Извлечённый текст ▸
★ ★ ★ ★
Даже если мы будем опираться на официальные данные, у нас получится очень большое число ни в чем не повинных людей, которые погибли благодаря тому, что было инициировано в феврале 2022 года, не говоря уже о том, что есть ощущение распада фундаментальных основ существования, ощущение того, что Путин просто смахнул со стола все достижения даже не последних 30 лет, а смахнул со стола и советскую эпоху, потому что ракетные удары идут, между прочим, по советской инфраструктуре. Если ты такой советский, такой имперский, зачем же ты уничтожаешь советскую инфраструктуру? 

Это ощущение того, что почва из-под ног ушла. Культурное, цивилизационное ощущение, что нет того мира, в котором мы жили. Совершенно справедливо сравнение с ощущениями людей в 30-е годы в Германии. Очень похоже, когда читаешь именно отчеты о бытовых обстоятельствах, об эмоциях, о попытках адаптироваться к этому всему. Но надо сказать, что в некотором смысле это еще напоминает 1917-й год. Не в смысле событий, а в смысле ощущения распада старого мира. Он исчезает, не работает ничего, в том числе традиционные общечеловеческие духовно-нравственные ценности в буквальном смысле слова, а не в том, какой смысл в это понятие вкладывает путинский режим и путинские чиновники. 

Несколько дней назад был концерт знакомых мне со студенческих лет Иващенко и Васильева, дуэта «Иваси». Феерический концерт со способом трансляции наших духовно-нравственных ценностей через песни, даже через ответы на вопросы этих двух 64-летних людей. Блистательные ответы с прямыми, по сути, обвинениями властям, что они, по сути, забирают нашу жизнь, забирают у нас нашу культуру. Был эпизод возвращения в нормальность. Эта культура, эти ценности — настоящие. Люди, которым это близко — существуют, их много. Вытравить это невозможно. Это внушает надежду на то, что мы когда-нибудь сможем начать восстанавливать то, что мы считаем своей страной, потому что она в нас. Как и наша культура, она тоже в нас.
★ ★ ★ ★
Записи набора данных ▸
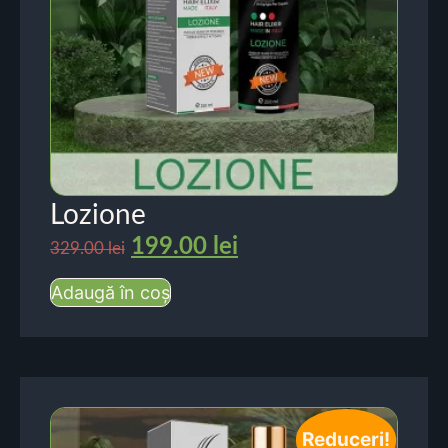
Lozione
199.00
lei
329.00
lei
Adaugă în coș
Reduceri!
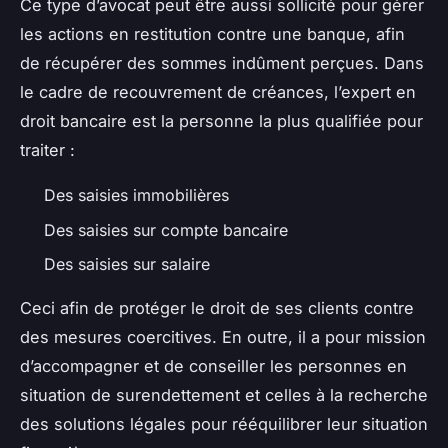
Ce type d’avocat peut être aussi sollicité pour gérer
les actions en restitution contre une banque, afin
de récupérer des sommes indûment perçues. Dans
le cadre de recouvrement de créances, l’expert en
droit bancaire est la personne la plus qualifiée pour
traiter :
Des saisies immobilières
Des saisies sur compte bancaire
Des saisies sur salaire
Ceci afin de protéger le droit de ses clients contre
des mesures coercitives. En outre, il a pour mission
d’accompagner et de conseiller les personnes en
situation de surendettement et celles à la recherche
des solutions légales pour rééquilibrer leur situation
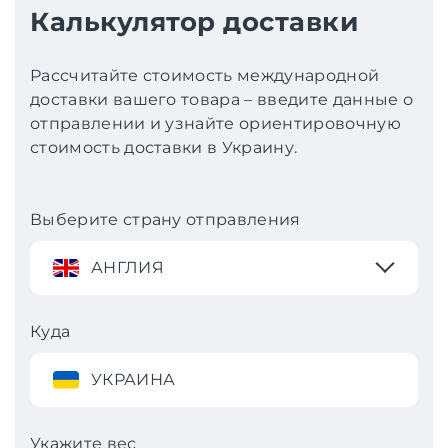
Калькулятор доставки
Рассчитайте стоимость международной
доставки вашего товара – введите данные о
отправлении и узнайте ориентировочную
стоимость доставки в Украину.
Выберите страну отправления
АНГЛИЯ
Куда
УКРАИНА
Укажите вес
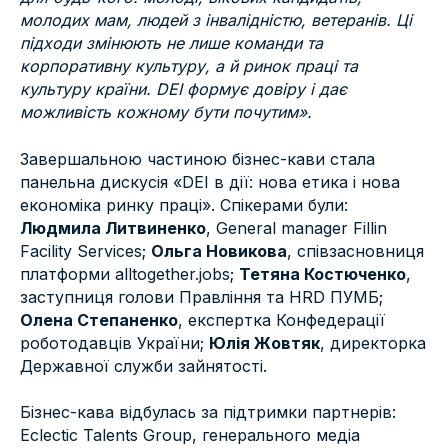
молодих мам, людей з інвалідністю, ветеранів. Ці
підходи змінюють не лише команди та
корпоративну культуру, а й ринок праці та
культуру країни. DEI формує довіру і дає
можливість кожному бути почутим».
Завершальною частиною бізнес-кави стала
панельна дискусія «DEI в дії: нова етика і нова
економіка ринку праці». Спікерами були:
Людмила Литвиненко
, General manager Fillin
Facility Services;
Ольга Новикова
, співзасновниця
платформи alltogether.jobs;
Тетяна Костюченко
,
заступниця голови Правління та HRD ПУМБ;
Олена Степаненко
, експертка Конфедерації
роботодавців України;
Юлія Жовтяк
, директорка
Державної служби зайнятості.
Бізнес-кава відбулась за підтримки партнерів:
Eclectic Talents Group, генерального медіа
★ ★ ★ ★
Что сделать ▸
a) Перечислите все даты и исторические периоды, которые в извлечённом тексте обозначены цифрами.
b) Ответьте по извлечённому тексту на вопросы:
(i) По какой инфраструктуре, согласно тексту, идут ракетные удары?
(ii) С ощущениями людей какого времени и какой страны в тексте проводится сравнение?
(iii) Сколько лет участникам дуэта «Иваси»?

Результаты ▸
a)
февраль 2022 года
последние 30 лет
30-е годы (в Германии)
1917-й год

b)
(i) По советской инфраструктуре.
(ii) С ощущениями людей в Германии в 30-е годы.
(iii) По 64 года.